Er komt steeds meer informatie beschikbaar van meerdere onderzoekers dat type I
IFN (met name IFN-α) een sleutelrol speelt bij het ontstaan en verloop van
actieve SLE (Baechler et al, 2003; Baechler et al, 2004; Crow, 2003; Dall'era
et al, 2005; Kirou et al, 2005). Sifalimumab (ook bekend als MEDI-545) is een
humaan immunoglobuline G1 kappa (IgG1*) monoklonaal antilichaam (MAb) dat het
merendeel van subtypes van humaan IFN-α bindt en neutraliseert.
Klinische studies met sifalimumab in patienten met SLE hebben veelbelovende
resultaten opgeleverd. Tot op heden laat sifalimumab een acceptabel
veiligheidsprofiel zien in volwassen patienten met gemiddeld tot ernstig
actieve SLE na een enkel infuus (Studie MI-CP126) als ook in volwassen
patienten met gemiddelde tot ernstige ziekte (SLEDAI-2K >= 6 punten bij
screening) na meerdere infusen (Studie MI-CP152). Resultaten van Studie
MI-CP152, een multicentrum, gerandomiseerd, dubbel-blind,
placebo-gecontroleerde, dosis escalatie studie heeft aanvullende veiligheids-,
PK-, PD- en klinische activeitsdata opgeleverd die verdere klinische
ontwikkeling van sifalimumab in patienten met gemiddeld tot ernstig actieve SLE
ondersteunt.
Doel van het onderzoek
Het doel van dit onderzoek is om de effectiviteit en veiligheid van drie IV
behandelschema's met sifalimumab in volwassen patienten met chronische,
gemiddeld tot ernstig actieve SLE met een onvoldoende respons op SOC SLE
(standaardbehandeling van SLE) te evalueren. Deze studie is ook bedoeld om de
veiligheid, inclusief immunogeniciteit (IM), van sifalimumab in deze
patientenpopulatie te bepalen.
Onderzoeksopzet
De opzet van de studie is:
• internationaal
• multicentrum
• gerandomiseerd
• dubbel-blind
• placebo-gecontroleerd
• parallele groepen
Onderzoeksproduct en/of interventie
Patienten worden in een 1:1:1:1 ratio gerandomiseerd om een vaste IV dosering van sifalimumab (200, 600 of 1200 mg) of placebo te ontvangen: • Behandelarm 1 (n = 136): IV sifalimumab (200 mg) voor 48 weken • Behandelarm 2 (n = 136): IV sifalimumab (600 mg) voor 48 weken • Behandelarm 3 (n = 136): IV sifalimumab (1200 mg) voor 48 weken • Behandelarm 4 (n = 136): IV placebo voor 48 weken Het onderzoeksmiddel (sifalimumab of placebo) wordt in een vaste dosering toegediend gedurende elke 2 weken (14 dagen) voor de eerste 3 giften (dagen 1, 15 en 29) en vervolgens elke 4 weken (28 dagen) voor de volgende 11 giften (dagen 57, 85, 113, 141, 169, 197, 225, 253, 281, 309 en 337) om uit te komen op een totaal van 14 giften. Het onderzoeksmiddel wordt als een IV infuus toegediend, via een infuuspomp, gedurende 60-90 minuten, afhankelijk van het gewicht van de patient op de dag van de gift.
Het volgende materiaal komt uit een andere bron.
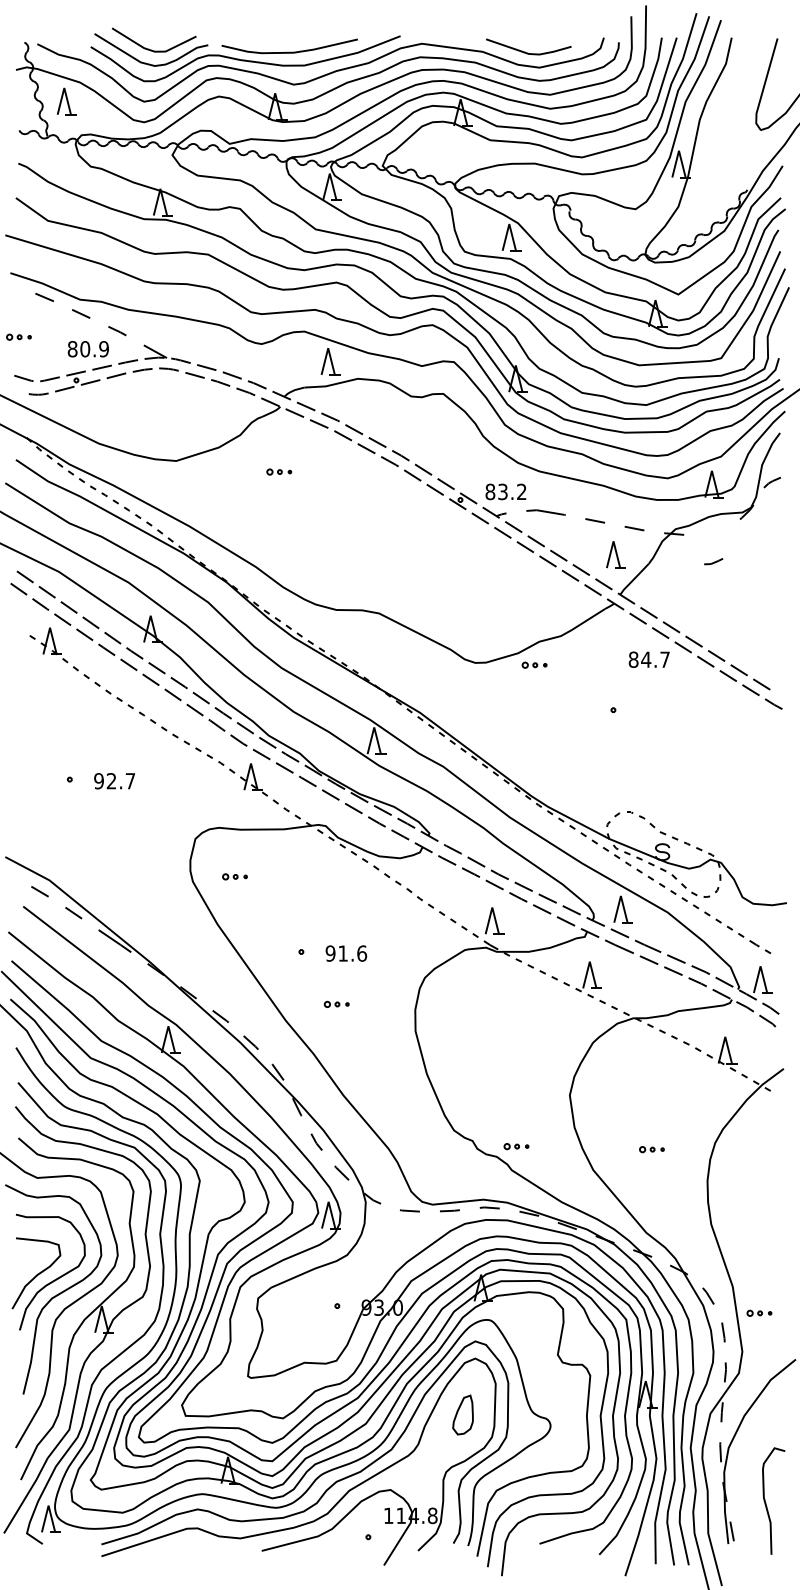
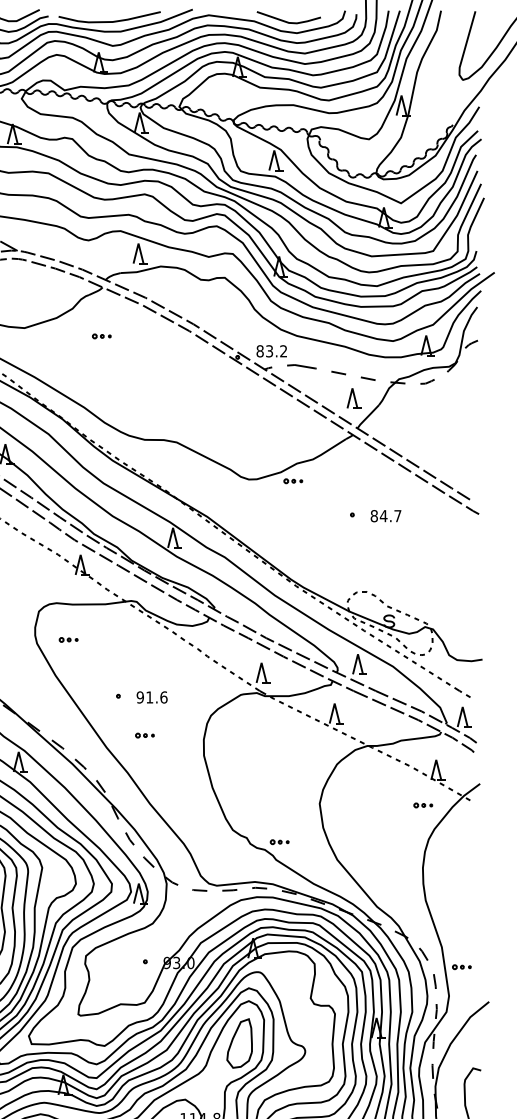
part: (713, 561) -> (427, 381), moved
text: (648, 659) -> (385, 515), moved
part: (651, 1149) -> (422, 805), moved
part: (462, 1414) -> (239, 1043), size x1.67

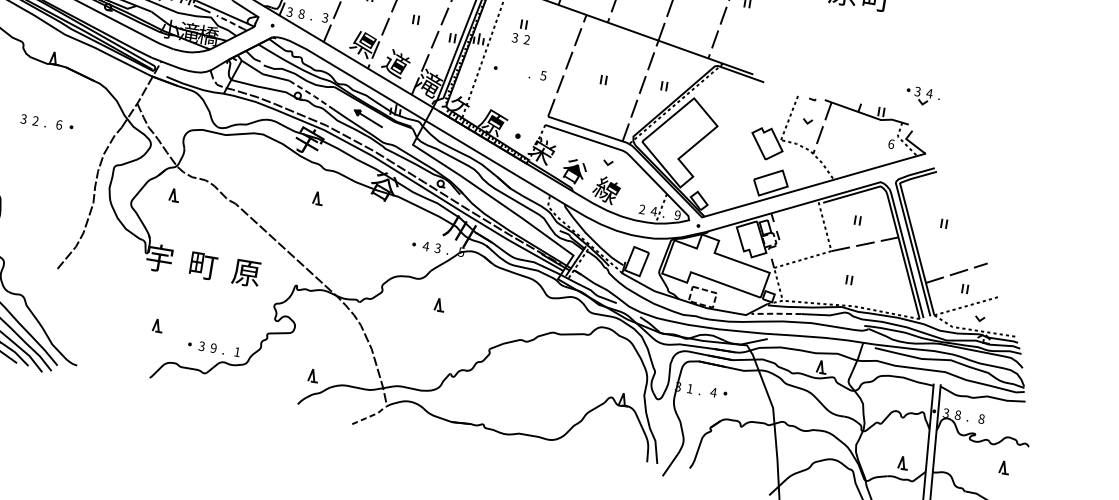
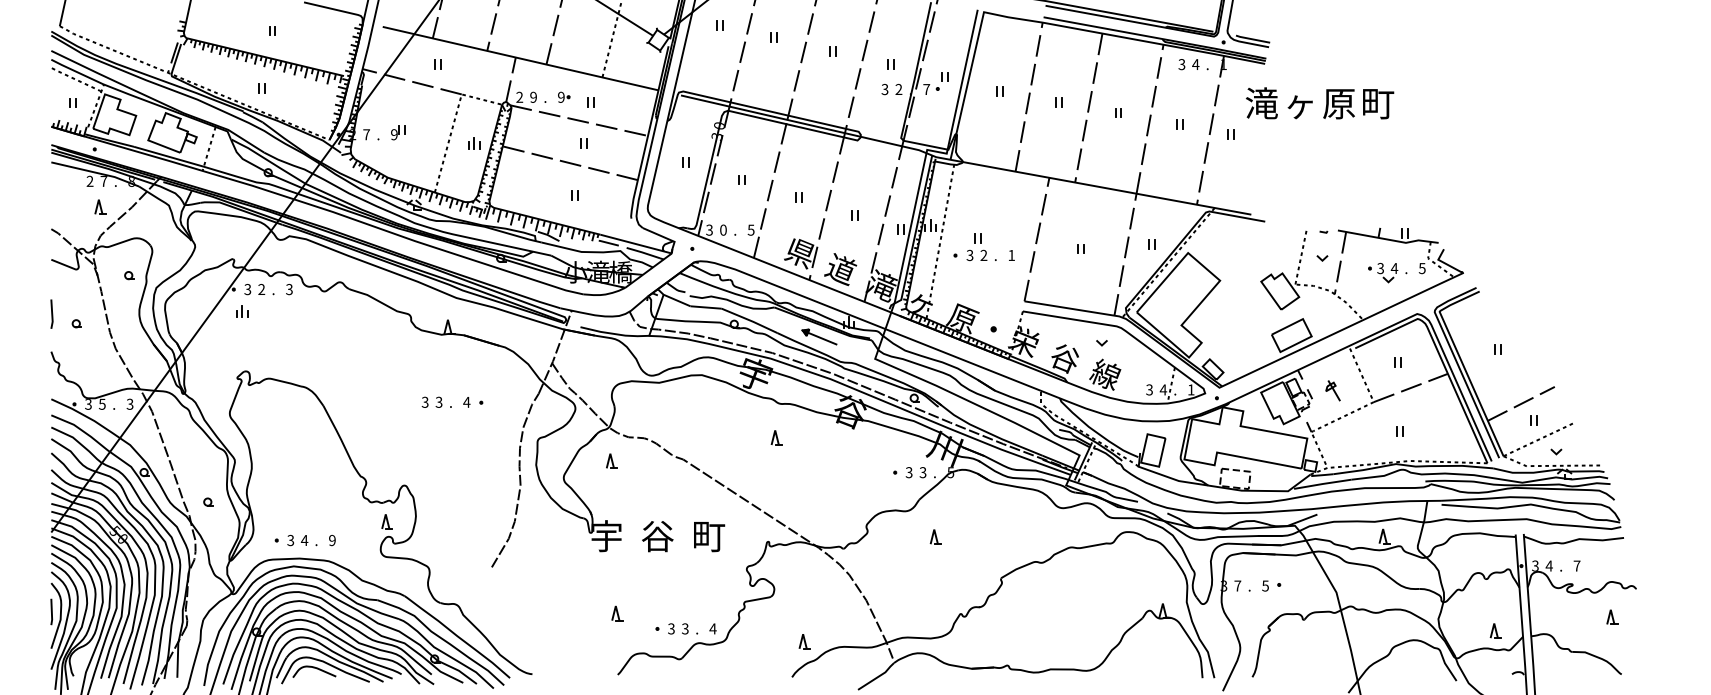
text: (301, 14) -> (723, 230), 8 -> 0
text: (325, 17) -> (751, 229), 3 -> 5
line: (229, 21) -> (642, 252), dashed -> solid
part: (521, 32) -> (976, 247), moved
text: (543, 75) -> (1011, 255), 5 -> 1
line: (312, 94) -> (750, 320), dashed -> solid
part: (922, 96) -> (1387, 273), moved
text: (35, 121) -> (438, 402), 2 -> 3
text: (59, 124) -> (466, 401), 6 -> 4
text: (890, 144) -> (1421, 268), 6 -> 5
text: (642, 209) -> (1149, 390), 2 -> 3
text: (677, 214) -> (1190, 389), 9 -> 1
part: (797, 235) -> (1332, 390), added
text: (425, 246) -> (908, 472), 4 -> 3
text: (202, 265) -> (657, 536), 町 -> 谷
text: (246, 273) -> (708, 537), 原 -> 町
line: (776, 313) -> (1322, 483), dashed -> solid
text: (213, 347) -> (685, 628), 9 -> 3
text: (236, 351) -> (712, 628), 1 -> 4
text: (689, 388) -> (1237, 585), 1 -> 7
text: (713, 392) -> (1265, 585), 4 -> 5
text: (957, 414) -> (1548, 565), 8 -> 4
line: (371, 415) -> (878, 676), dashed -> solid
text: (981, 418) -> (1576, 565), 8 -> 7

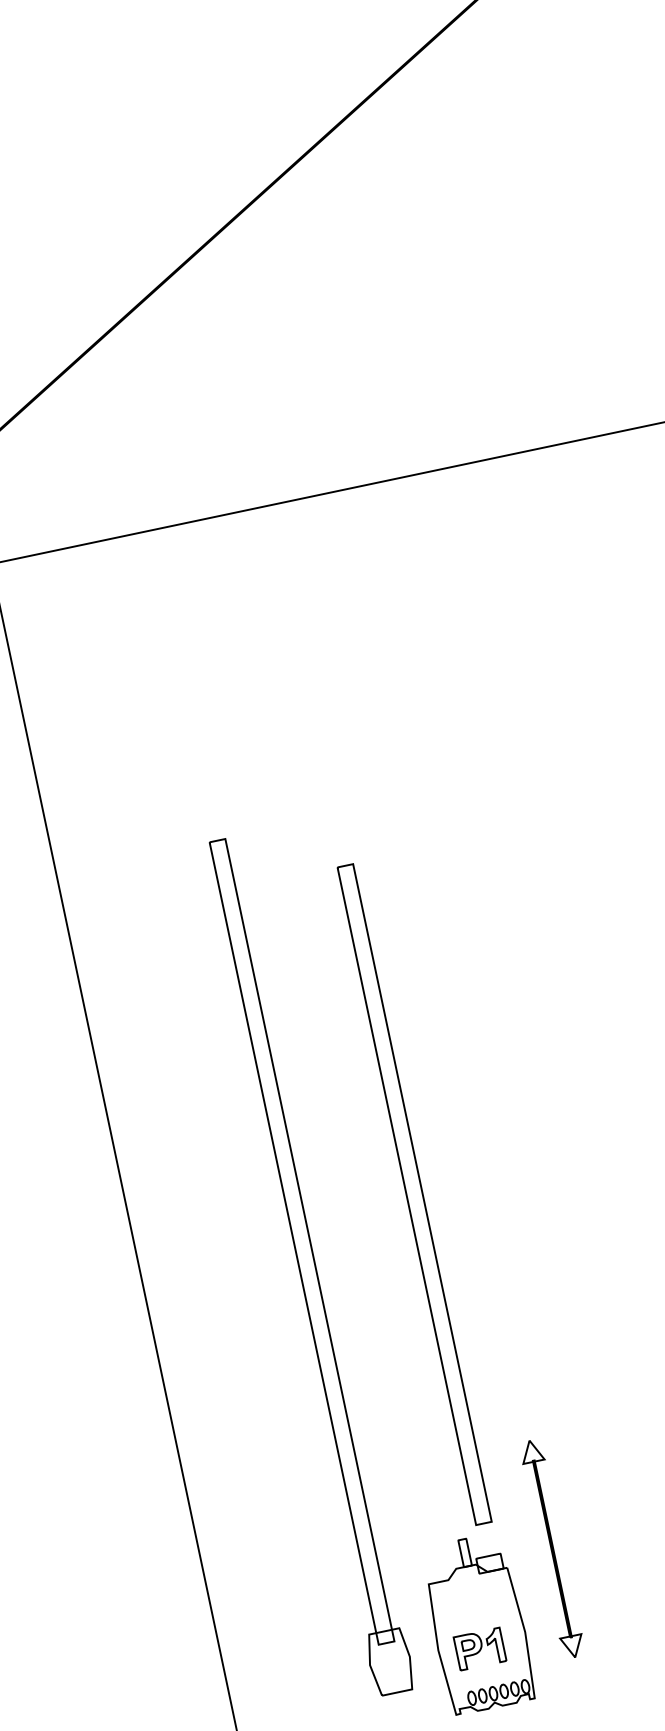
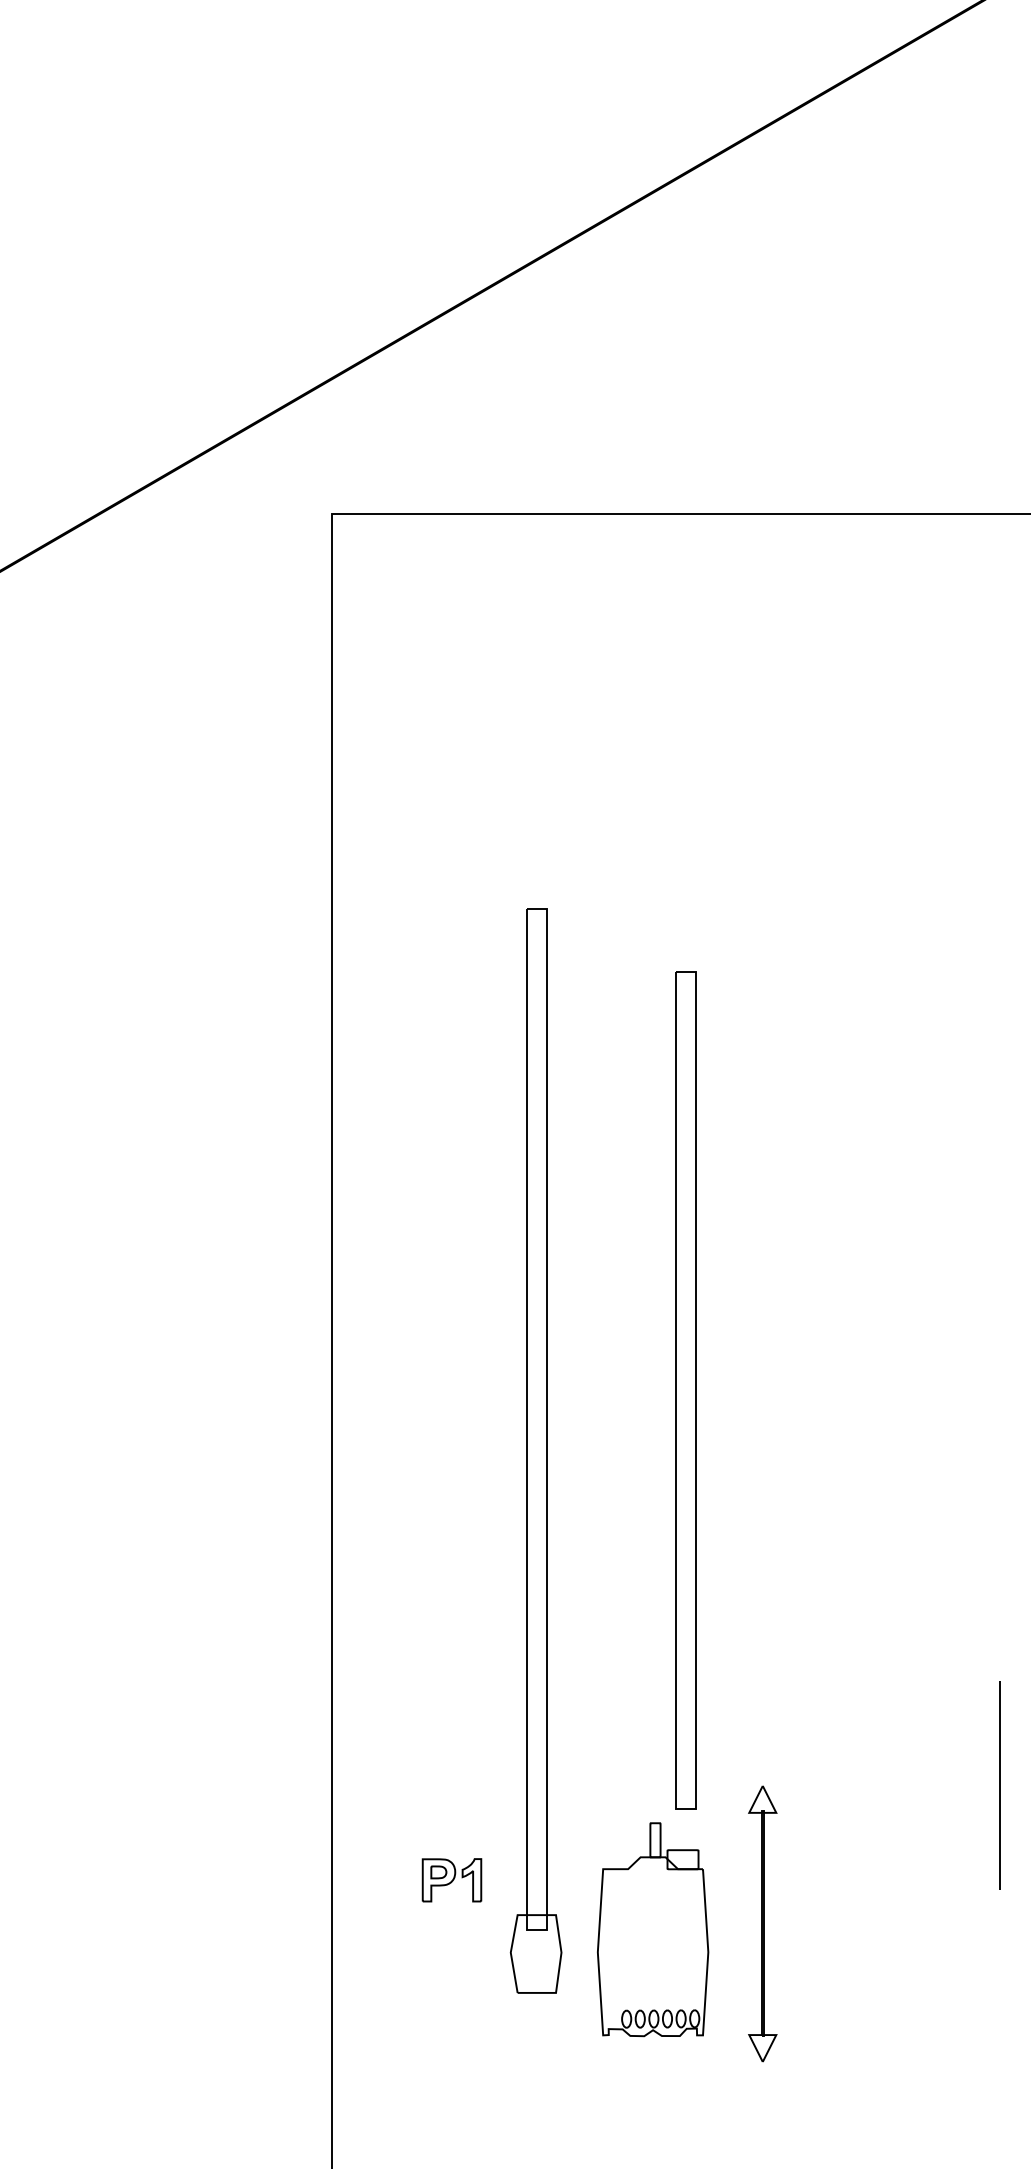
part: (552, 1548) -> (762, 1923), moved
part: (479, 1649) -> (451, 1880), moved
Inschatting van belasting en risico
In dit onderzoek krijgen patienten een infuus met het onderzoeksgeneesmiddel
sifalimumab (200, 600 of 1200 milligram) of placebo. Het duurt 60-90 minuten om
het infuus in te laten lopen. Patienten moeten vaker naar het ziekenhuis komen
(gedurende 18 maanden eens in de 4 weken met een extra bezoek 2 weken na de
allereerste dosering - alleen het laatste bezoek vindt 3 maanden na het
voorgaande bezoek plaats -in het totaal 19 bezoeken). De bezoeken aan het
ziekenhuis nemen ongeveer 2 tot 4 uur in beslag omdat er verschillende testen
en bepalingen gedaan moeten worden. Op een aantal bezoeken wordt patienten
gevraagd nuchter te komen (dus zonder te ontbijten). Dat is nodig om
bijvoorbeeld het cholesterol in het bloed goed te kunnen meten.
Risico's en ongemakken
• Beperking om zwanger te worden/ partner zwanger te maken gedurende de studie
tot 180 dagen na het laatste infuus met de onderzoeksbehandeling.
• Reactie op het infuus (anafylactische shock).
• Infecties.
• Invullen van vragenlijsten tijdens de bezoeken.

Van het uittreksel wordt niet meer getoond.